Extract to read:
Introduction: Hypertension is a prevalent and significant cause of mortality, contributing to 18% of deaths globally. The incidence of essential hypertension escalates with advancing age, and individuals exhibiting higher blood pressure in their youth face an elevated risk of subsequent hypertensive complications. Morphological and physiological alterations in the vasculature have been implicated in the development and persistence of hypertension. This condition elevates the risk of cerebral, cardiac, and renal events. The primary aim of this study was to measure the arterial stiffness index (SI) and reflection index (RI) in both hypertensive subjects and an age-matched control group of normotensive individuals.  Methods: A cross-sectional study involving 200 subjects aged 30 to 60 years was conducted.  Subjects were divided into four groups: Group 1 (control group of healthy individuals) and three hypertensive groups classified by the duration of their illness. Arterial stiffness was assessed using SI and RI, derived from digital volume pulse (DVP) recordings. DVP was measured using a finger pulse photoplethysmography device. The data were analyzed using analysis of variance (ANOVA), with statistical significance defined as P < 0.05 in relation to arterial stiffness indices and hypertension duration. Results: The study found a progressive increase in hypertension prevalence with advancing age and longer hypertension duration. Participants aged 40-49 years exhibited the highest prevalence across all groups. Group I, with normal blood pressure, showed the lowest RI (0.50 ± 0.08) and SI (6.12 ± 0.09). RI and SI increased significantly in Group II, further escalating in Group III. Group IV displayed a slight RI decrease but continued SI increase. ANOVA analysis revealed significant differences in RI and SI among the groups. Pearson correlation analysis showed strong positive correlations between both RI and SI values with the duration of hypertension. Conclusion: The study demonstrates a strong positive correlation between the two arterial stiffness indices, RI and SI, and the duration of hypertension.

Keywords
INTRODUCTION

Hypertension is a leading global cause of mortality, accounting for approximately 18% of deaths worldwide. With the advancement of modern technology, there has been an increase in the diagnosis of hypertension among patients. Both genetic predisposition and environmental factors of the contemporary era contribute to the development of hypertension [1].

 

The prevalence of hypertension rises with age, and individuals with higher blood pressure (BP) during their younger years are at an increased risk of developing hypertension. This condition heightens the risk of vascular events in the brain, heart, and kidneys. The proposed mechanism for these events involves reduced vascular compliance due to arterial stiffening in hypertension. Chronic elevated BP, often asymptomatic, is identified as a major factor in the progression of arterial stiffness and subsequent vascular damage [2].

 

While primary hypertension treatment commonly includes BP monitoring, it often overlooks vascular stiffness, which is a key pathological factor. Pulse wave velocity (PWV) measurements, indicative of arterial stiffness, are recognized as independent predictors of mortality in patients with cardiovascular disease (CVD) risk factors such as hypertension, diabetes, and end-stage renal disease [3]. However, PWV measurement is complex, requires technical expertise, and is time-consuming. Recent studies suggest that simple, validated non-invasive digital pulse volume (DPV) measurements can effectively monitor the progression of arterial stiffness. The stiffness index (SI) and reflection index (RI), derived from DPV, are acknowledged as independent markers of CVD [4-8]. Therefore, this study aimed to measure arterial stiffness using digital volume pulse (DVP) recordings to predict vascular events.

List of tasks:
A: Using the text on arterial stiffness in hypertension, decide whether each statement agrees with it. Answer yes or no for each, and quote the words of the text that decide it. (i) The study included 200 subjects aged 30 to 60 years. (ii) Group IV showed a further rise in RI. (iii) DVP was measured with a finger pulse photoplethysmography device.
B: According to the text on arterial stiffness in hypertension, which age group showed the highest prevalence across all groups?

Provided data:

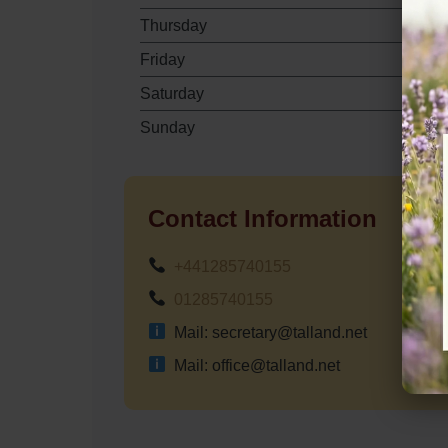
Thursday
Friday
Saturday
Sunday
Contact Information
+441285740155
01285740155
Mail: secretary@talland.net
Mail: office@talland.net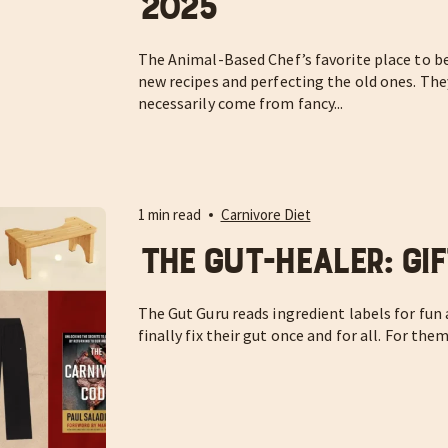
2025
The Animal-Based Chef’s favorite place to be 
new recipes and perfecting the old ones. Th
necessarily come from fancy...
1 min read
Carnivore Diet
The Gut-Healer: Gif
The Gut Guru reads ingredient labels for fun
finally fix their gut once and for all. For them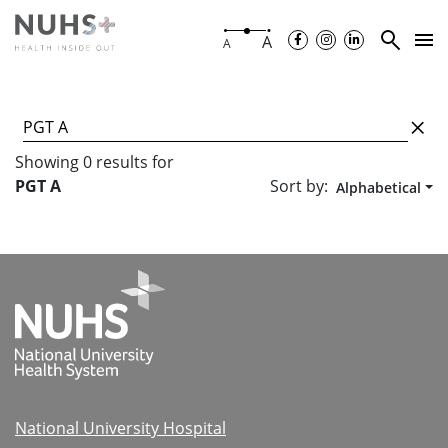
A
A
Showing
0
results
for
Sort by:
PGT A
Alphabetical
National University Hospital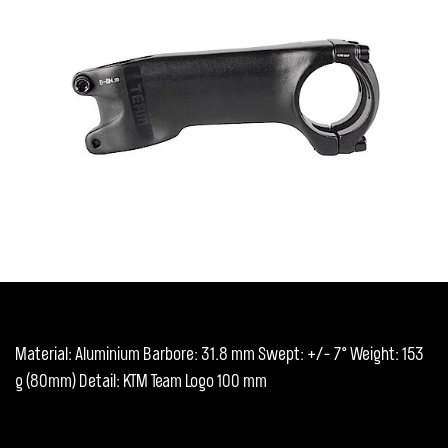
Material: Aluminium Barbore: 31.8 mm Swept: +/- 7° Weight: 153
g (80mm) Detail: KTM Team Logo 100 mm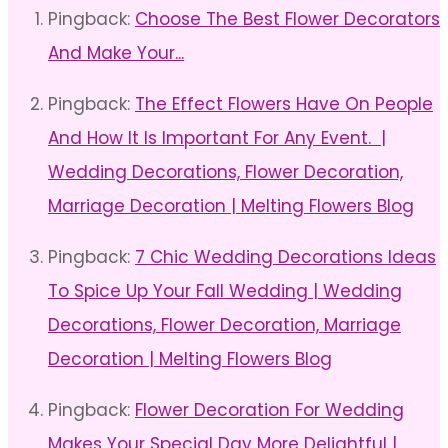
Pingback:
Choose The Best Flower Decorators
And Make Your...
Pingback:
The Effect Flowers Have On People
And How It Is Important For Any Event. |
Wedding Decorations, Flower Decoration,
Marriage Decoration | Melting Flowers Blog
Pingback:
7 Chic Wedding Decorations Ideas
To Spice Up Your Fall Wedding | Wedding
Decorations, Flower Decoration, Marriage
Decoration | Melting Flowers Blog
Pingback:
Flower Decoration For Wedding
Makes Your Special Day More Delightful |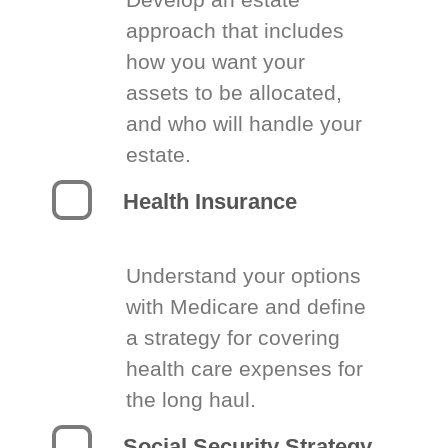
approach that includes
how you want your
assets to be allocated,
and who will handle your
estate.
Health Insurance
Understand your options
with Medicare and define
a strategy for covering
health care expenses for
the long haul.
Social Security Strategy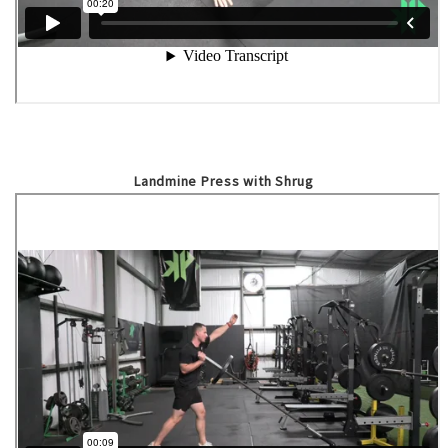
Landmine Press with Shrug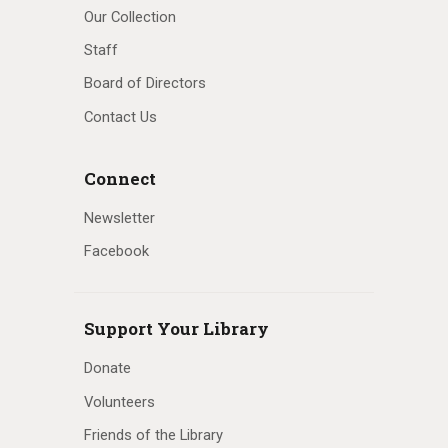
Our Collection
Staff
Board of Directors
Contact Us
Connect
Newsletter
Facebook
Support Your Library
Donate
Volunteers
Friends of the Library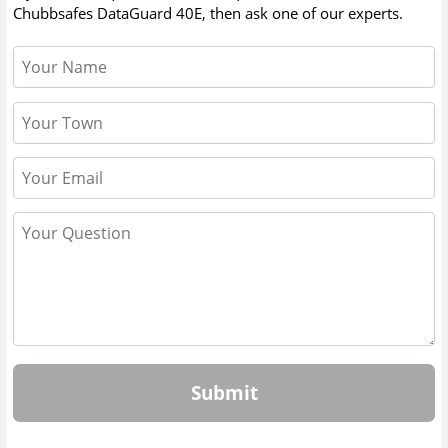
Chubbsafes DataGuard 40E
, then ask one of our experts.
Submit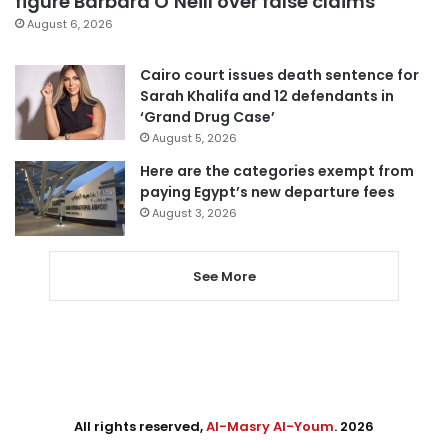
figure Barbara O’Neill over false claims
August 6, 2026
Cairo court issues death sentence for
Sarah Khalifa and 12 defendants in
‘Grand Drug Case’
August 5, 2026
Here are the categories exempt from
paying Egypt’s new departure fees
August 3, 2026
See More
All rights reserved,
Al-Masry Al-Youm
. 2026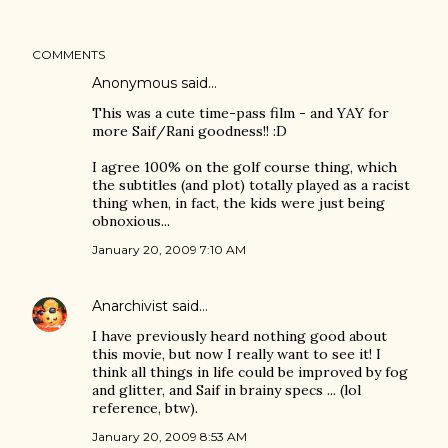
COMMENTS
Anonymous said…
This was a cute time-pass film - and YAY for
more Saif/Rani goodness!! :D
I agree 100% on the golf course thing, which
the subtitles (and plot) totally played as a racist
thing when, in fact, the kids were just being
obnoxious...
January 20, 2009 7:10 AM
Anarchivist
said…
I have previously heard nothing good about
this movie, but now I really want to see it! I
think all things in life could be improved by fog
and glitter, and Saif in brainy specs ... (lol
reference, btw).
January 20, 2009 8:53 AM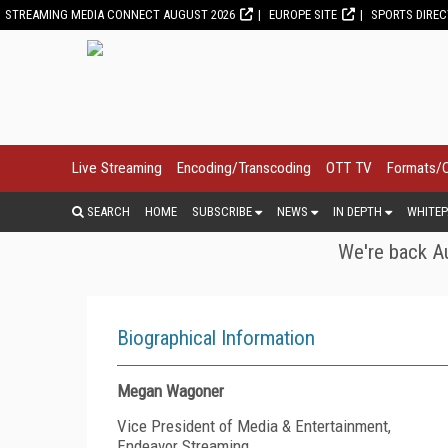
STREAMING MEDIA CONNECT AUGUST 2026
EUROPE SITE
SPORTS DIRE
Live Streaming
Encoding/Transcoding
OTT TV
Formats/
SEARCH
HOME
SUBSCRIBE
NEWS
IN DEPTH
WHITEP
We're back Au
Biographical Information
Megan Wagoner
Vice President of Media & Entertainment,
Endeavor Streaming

---

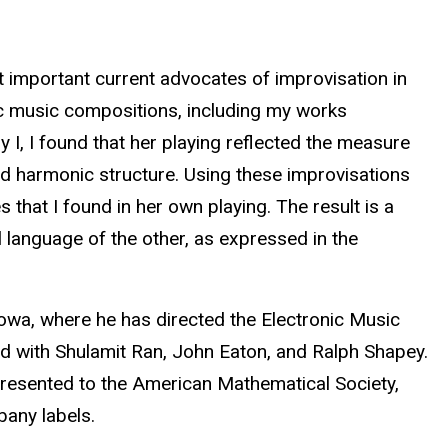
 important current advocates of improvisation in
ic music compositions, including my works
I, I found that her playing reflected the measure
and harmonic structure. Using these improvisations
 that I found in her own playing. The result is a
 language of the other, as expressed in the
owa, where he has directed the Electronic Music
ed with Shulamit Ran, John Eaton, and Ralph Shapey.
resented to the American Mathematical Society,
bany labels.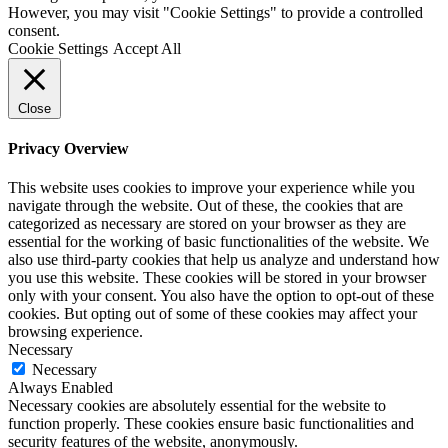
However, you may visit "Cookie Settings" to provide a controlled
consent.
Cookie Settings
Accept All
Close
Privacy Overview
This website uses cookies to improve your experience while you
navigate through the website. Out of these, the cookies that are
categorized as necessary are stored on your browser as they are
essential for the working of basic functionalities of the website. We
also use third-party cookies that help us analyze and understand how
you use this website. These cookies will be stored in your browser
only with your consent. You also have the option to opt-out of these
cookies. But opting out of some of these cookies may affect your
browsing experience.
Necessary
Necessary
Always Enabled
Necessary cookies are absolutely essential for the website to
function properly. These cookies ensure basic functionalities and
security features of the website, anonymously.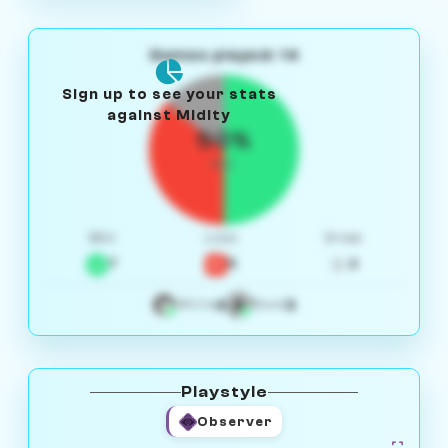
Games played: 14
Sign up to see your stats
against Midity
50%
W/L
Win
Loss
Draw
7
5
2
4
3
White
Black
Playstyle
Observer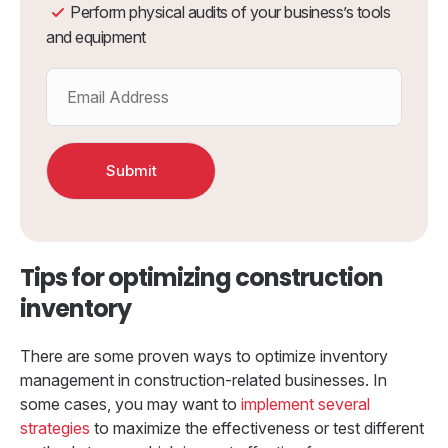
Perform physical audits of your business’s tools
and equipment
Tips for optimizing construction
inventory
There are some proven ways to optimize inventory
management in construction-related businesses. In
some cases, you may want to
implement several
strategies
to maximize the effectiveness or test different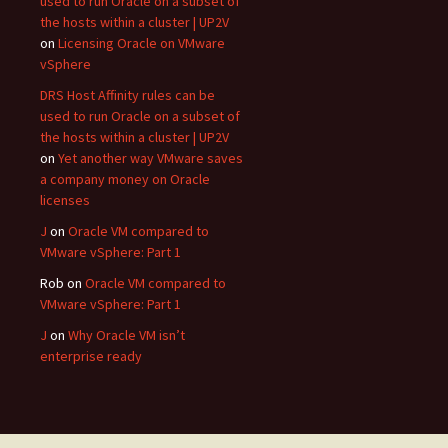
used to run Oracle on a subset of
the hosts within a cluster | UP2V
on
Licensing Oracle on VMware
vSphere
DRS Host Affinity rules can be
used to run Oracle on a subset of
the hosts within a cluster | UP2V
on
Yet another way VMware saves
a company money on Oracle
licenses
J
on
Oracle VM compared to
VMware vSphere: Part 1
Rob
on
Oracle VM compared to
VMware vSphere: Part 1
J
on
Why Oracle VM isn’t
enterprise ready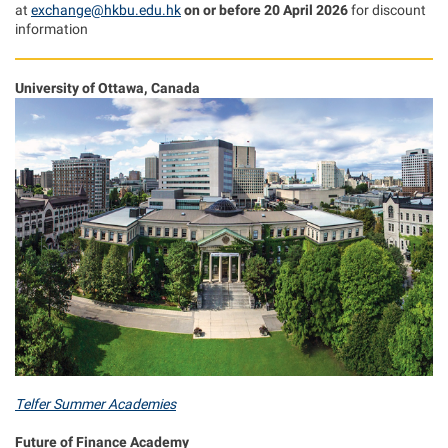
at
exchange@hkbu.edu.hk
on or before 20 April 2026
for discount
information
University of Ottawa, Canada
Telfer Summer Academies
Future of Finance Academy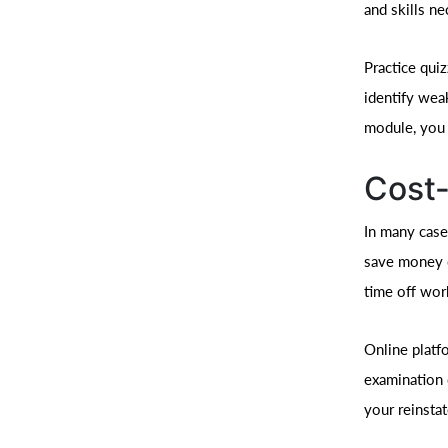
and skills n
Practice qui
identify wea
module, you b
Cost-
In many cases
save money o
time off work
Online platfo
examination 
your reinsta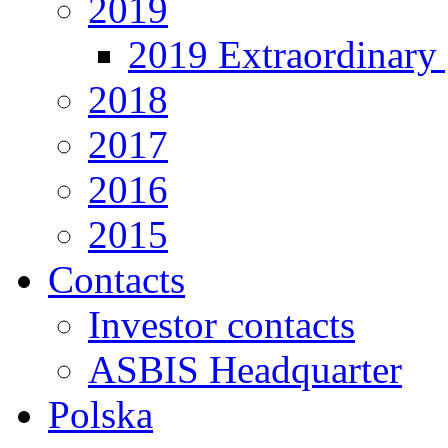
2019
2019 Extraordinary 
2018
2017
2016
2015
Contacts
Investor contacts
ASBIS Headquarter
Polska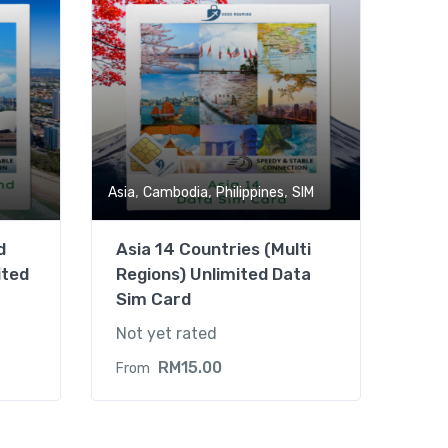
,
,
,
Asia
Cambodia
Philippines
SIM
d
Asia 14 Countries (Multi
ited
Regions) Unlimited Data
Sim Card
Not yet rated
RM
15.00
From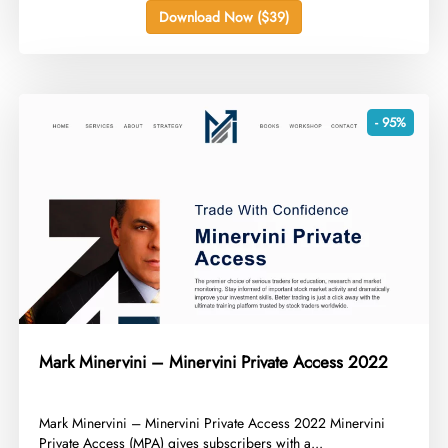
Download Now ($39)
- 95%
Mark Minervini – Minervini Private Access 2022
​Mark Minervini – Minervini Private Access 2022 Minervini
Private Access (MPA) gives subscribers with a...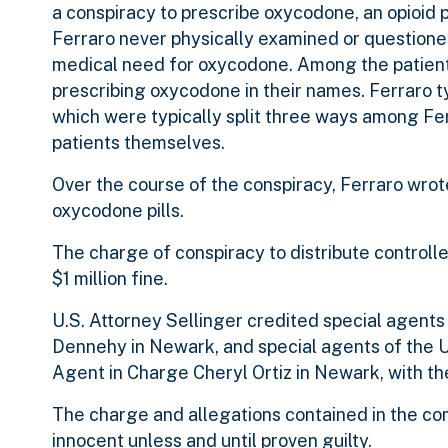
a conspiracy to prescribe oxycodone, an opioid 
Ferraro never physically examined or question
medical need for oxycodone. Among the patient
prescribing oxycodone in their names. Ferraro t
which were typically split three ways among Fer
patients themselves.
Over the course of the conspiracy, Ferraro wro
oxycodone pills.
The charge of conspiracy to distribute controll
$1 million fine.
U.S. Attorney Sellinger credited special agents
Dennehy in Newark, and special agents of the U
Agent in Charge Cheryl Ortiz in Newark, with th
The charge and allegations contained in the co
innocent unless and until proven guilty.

Replies:
A:
(i) Yes: "A cross-sectional study involving 200 subjects aged 30 to 60 years was conducted."
(ii) No: "Group IV displayed a slight RI decrease but continued SI increase."
(iii) Yes: "DVP was measured using a finger pulse photoplethysmography device."

B: Participants aged 40-49 years.